List every line in this data where the string "study" occurs.

Plain-text document sources
═══

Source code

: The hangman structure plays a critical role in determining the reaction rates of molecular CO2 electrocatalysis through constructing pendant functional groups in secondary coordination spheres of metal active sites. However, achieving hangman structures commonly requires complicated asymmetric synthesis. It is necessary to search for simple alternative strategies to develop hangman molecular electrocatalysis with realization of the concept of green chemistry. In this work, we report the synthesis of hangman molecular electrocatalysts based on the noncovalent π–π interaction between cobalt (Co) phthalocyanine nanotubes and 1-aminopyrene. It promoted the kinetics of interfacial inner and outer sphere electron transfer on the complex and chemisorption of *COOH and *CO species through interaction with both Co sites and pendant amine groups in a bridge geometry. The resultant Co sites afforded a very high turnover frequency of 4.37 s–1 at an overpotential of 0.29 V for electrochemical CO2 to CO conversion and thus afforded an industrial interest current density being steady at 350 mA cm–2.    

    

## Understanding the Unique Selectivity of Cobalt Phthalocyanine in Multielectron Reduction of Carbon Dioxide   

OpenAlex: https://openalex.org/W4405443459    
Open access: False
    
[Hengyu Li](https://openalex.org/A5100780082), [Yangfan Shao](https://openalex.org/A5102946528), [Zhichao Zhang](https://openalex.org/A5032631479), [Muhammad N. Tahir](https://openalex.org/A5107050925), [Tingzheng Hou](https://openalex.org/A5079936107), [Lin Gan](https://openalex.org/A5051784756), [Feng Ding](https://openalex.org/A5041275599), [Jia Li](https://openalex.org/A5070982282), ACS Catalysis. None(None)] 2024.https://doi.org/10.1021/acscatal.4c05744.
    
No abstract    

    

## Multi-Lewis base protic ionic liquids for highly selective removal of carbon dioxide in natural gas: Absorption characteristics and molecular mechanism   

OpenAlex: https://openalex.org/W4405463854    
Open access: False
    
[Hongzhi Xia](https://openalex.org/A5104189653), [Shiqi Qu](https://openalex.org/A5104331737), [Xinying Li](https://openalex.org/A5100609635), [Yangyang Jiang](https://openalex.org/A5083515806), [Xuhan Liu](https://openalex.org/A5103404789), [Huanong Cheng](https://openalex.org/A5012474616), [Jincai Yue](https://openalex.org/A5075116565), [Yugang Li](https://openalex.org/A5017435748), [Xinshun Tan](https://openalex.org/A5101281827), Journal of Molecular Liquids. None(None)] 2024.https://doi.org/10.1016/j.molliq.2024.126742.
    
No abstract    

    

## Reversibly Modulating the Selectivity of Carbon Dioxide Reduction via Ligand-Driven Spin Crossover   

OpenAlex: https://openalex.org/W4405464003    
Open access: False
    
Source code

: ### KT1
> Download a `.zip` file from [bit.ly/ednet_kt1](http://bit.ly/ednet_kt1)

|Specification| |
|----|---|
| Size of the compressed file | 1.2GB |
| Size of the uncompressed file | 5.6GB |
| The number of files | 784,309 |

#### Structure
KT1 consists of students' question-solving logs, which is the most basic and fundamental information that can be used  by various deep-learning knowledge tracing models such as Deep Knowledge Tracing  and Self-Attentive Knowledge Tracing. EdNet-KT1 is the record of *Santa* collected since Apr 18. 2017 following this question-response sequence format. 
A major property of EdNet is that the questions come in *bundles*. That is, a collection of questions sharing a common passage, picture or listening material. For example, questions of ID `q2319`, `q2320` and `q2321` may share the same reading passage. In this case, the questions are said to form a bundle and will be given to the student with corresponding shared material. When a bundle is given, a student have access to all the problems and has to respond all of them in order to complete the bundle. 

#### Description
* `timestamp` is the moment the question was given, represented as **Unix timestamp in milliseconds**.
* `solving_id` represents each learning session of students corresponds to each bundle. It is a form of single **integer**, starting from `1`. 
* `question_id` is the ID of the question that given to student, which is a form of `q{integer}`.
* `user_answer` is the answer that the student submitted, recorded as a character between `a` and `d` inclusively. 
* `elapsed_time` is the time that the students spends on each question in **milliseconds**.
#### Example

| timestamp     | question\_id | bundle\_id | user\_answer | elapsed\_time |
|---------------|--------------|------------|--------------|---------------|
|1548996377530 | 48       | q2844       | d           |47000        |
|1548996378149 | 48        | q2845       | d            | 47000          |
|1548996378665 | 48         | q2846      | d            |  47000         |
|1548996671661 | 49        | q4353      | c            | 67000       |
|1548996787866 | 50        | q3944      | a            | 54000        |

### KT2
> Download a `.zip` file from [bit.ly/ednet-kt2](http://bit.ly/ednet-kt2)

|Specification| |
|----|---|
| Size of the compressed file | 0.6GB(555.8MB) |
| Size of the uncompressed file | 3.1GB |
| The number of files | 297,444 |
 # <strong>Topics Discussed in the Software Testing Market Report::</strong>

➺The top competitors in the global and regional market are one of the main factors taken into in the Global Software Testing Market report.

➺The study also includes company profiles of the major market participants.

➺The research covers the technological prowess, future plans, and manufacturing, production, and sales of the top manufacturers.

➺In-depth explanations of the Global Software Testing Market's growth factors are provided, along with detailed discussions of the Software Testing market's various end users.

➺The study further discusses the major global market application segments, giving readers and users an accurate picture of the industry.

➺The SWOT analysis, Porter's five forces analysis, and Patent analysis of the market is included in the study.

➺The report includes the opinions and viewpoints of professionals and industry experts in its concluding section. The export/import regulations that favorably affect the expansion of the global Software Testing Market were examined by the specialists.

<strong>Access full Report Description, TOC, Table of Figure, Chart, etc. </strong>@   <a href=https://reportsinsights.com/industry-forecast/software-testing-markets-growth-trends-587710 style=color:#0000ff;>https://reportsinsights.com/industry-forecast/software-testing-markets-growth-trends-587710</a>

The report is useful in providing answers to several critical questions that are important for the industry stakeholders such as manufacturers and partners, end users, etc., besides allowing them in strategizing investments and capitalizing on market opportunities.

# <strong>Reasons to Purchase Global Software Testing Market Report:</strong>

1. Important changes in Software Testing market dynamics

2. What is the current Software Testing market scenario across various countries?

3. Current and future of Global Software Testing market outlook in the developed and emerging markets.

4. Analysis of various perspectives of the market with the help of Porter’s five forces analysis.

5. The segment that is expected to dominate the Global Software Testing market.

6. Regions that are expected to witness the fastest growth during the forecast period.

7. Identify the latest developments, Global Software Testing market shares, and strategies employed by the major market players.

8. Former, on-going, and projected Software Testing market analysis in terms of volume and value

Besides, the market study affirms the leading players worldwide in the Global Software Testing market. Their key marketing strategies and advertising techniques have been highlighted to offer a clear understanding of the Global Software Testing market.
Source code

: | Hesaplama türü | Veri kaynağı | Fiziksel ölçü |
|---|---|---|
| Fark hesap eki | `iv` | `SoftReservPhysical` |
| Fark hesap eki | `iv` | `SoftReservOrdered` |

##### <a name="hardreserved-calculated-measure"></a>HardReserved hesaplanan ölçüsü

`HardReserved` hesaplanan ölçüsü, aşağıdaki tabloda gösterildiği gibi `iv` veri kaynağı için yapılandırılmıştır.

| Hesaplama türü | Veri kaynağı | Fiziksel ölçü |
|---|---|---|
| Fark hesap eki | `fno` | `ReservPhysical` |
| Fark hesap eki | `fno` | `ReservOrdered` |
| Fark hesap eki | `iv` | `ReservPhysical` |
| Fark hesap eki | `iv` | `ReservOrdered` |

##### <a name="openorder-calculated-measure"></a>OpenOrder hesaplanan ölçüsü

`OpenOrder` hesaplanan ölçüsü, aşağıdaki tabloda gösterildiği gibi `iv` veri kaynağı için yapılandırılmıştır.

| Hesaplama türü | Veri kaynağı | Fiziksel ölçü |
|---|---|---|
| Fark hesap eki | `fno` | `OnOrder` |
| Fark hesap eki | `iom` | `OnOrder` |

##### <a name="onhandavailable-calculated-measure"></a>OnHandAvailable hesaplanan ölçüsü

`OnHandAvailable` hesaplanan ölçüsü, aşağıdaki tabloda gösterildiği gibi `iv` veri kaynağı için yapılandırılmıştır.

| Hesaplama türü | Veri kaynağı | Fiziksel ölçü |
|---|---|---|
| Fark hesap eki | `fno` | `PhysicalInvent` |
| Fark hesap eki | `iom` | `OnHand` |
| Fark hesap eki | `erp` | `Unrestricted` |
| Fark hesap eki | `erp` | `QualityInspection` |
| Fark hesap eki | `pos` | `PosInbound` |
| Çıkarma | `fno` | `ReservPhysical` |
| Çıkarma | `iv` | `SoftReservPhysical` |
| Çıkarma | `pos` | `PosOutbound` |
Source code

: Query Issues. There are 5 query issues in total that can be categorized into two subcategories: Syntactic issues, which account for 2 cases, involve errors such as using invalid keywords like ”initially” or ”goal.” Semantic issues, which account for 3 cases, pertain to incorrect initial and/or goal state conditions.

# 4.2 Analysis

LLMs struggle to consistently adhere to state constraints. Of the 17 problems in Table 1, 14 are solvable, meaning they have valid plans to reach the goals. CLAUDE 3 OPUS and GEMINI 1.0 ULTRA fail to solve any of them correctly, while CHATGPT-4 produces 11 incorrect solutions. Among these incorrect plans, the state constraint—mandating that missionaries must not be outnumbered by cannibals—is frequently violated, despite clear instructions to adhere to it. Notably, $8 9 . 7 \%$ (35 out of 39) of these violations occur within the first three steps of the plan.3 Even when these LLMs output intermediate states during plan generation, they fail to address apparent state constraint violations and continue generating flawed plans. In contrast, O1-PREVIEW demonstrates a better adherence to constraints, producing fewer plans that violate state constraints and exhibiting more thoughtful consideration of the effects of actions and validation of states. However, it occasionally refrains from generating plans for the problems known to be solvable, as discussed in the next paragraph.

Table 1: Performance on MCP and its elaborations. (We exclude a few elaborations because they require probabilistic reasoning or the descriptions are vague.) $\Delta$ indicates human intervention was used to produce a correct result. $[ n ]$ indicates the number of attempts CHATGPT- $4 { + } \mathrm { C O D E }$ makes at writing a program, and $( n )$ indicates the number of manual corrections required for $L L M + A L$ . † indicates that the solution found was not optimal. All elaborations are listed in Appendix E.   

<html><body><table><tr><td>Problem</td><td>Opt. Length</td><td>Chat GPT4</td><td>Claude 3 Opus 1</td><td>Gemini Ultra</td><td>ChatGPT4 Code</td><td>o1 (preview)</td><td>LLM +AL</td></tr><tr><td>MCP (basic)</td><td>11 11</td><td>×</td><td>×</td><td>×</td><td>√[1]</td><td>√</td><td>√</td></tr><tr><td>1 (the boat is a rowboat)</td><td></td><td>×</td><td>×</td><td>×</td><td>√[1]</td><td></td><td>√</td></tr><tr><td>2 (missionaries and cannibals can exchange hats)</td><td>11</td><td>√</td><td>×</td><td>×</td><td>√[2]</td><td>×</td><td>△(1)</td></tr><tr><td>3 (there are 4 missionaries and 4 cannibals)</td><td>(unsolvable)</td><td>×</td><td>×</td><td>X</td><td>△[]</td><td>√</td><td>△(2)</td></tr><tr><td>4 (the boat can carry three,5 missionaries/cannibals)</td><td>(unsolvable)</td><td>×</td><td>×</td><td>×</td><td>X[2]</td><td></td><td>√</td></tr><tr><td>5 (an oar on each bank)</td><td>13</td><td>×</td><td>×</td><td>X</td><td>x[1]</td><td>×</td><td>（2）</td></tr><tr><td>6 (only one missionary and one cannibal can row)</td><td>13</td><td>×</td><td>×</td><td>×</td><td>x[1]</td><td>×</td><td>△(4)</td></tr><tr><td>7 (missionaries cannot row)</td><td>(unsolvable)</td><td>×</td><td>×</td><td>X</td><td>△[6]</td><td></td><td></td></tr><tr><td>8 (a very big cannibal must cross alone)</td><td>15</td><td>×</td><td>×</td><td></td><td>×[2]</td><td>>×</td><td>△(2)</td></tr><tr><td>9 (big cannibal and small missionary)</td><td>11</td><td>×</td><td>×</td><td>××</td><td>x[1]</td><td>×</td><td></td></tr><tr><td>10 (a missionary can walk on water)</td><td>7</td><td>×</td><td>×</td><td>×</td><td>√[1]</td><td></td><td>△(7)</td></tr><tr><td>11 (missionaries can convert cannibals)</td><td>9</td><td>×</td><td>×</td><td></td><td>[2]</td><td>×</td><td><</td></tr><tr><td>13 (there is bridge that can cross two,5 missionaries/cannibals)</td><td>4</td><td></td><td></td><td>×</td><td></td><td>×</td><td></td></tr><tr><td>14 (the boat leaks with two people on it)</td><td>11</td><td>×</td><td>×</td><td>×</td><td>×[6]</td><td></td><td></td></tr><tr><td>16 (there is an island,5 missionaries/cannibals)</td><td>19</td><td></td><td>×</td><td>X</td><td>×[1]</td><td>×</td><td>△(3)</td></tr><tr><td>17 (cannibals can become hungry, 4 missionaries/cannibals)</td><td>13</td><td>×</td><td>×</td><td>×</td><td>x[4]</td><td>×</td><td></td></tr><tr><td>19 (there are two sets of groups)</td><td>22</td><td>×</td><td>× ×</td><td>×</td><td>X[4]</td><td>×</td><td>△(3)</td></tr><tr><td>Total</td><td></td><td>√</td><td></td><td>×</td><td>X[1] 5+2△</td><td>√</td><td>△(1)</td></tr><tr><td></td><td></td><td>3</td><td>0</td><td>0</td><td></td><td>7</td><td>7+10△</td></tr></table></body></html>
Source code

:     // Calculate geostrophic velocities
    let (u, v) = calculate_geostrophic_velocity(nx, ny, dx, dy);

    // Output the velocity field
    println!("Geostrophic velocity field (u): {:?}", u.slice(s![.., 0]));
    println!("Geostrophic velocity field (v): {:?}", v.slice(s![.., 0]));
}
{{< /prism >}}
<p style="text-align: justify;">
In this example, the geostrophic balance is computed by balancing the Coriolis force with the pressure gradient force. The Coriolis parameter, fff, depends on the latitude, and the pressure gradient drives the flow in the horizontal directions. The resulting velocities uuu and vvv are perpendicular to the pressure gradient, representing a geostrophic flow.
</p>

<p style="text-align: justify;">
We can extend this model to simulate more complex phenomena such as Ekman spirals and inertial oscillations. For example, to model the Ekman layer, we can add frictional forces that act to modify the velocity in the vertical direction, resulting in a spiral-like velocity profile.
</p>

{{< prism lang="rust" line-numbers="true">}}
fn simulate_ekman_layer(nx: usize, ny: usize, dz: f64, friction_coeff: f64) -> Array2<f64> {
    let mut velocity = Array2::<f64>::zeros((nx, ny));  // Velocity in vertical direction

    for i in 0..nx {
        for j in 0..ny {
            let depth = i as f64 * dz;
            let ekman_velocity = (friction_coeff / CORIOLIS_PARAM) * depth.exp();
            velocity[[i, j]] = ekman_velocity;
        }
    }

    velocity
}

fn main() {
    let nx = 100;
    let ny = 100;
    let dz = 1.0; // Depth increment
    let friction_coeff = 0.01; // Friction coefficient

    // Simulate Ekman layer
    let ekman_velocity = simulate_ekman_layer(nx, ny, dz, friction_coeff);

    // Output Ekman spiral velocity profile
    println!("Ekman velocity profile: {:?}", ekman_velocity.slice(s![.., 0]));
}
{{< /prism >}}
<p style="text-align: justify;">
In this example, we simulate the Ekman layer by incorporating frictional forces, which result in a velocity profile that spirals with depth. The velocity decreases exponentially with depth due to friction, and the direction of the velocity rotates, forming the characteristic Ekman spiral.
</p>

═══

> _Problem solution_:
➺The study also includes company profiles of the major market participants.
➺The study further discusses the major global market application segments, giving readers and users an accurate picture of the industry.
➺The SWOT analysis, Porter's five forces analysis, and Patent analysis of the market is included in the study.
Besides, the market study affirms the leading players worldwide in the Global Software Testing market. Their key marketing strategies and advertising techniques have been highlighted to offer a clear understanding of the Global Software Testing market.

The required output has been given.